# Touche Delete sur Macbook



## Osborne (3 Juillet 2010)

oui, je sais : il n'y en a pas :rateau: ! D'où ma question : à part passer par un pavé numérique externe, existe t'il une combinaison de touches qui permette de remplir l'action de cette touche manquante au clavier ?
Merci .


----------



## Membre supprimé 175999 (3 Juillet 2010)

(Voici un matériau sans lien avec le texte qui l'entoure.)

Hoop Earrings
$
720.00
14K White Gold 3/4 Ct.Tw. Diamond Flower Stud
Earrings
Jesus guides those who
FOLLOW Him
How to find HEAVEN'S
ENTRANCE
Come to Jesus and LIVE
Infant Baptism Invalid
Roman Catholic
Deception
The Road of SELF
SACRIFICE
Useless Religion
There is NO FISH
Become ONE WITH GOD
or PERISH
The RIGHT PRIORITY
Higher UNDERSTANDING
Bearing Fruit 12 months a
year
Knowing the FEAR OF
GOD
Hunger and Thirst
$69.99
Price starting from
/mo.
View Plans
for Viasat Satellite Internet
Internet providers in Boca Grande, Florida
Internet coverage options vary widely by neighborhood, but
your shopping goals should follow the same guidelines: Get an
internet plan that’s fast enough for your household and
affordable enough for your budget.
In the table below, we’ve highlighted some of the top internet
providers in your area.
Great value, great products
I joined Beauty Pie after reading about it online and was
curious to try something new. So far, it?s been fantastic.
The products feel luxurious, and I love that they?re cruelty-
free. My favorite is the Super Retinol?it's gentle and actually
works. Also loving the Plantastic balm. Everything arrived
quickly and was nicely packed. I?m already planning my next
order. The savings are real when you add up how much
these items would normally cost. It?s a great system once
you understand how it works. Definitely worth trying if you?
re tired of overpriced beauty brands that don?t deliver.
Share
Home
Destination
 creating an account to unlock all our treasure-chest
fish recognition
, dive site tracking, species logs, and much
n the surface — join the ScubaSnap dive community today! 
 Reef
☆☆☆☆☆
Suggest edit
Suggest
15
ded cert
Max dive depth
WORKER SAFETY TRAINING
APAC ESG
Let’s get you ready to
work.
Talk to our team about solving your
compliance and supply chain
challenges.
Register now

Ouiii j'ai vu ça sur le forum ya pas longtems. Cmd+ touche retour y msemble.


----------



## Pouasson (3 Juillet 2010)

Je confirme. 

Cmd + <--


----------



## Osborne (3 Juillet 2010)

Merci  !


----------



## Calderan (5 Juillet 2010)

chez moi c'est la touche 'fn' + <--


----------



## r e m y (5 Juillet 2010)

Calderan a dit:


> chez moi c'est la touche 'fn' + <--




Chez moi aussi....


----------



## Osborne (5 Juillet 2010)

ben oui : Remy et Calderan ont raison ! C'est bien Fn + <-- ....
J'ai testé. Comme quoi faut pas toujours se fier aux premières impressions :mouais:.
Merci à tous.


----------



## Pouasson (6 Juillet 2010)

Bein ça doit dépendre des génération de Macbook alors, car le mien c'est bel et bien Cmd+<--


----------



## daffyb (6 Juillet 2010)

Pouasson a dit:


> Bein ça doit dépendre des génération de Macbook alors, car le mien c'est bel et bien Cmd+<--



cmd+<-- permet d'envoyer un fichier à la corbeille
fn+<-- permet de supprimer un caractère à droite du curseur de saisie


----------



## Pouasson (6 Juillet 2010)

Ah. J'utilisais ce terme "delete", pour la commande envoyant à la corbeille quand j'étais sous Windows. D'où la confusion, mea culpa, et merci pour l'info.


----------



## Rémi M (6 Juillet 2010)

daffyb a dit:


> cmd+<-- permet d'envoyer un fichier à la corbeille
> fn+<-- permet de supprimer un caractère à droite du curseur de saisie



Merci de cette précision, car je pensais de la même manière que Pouasson


----------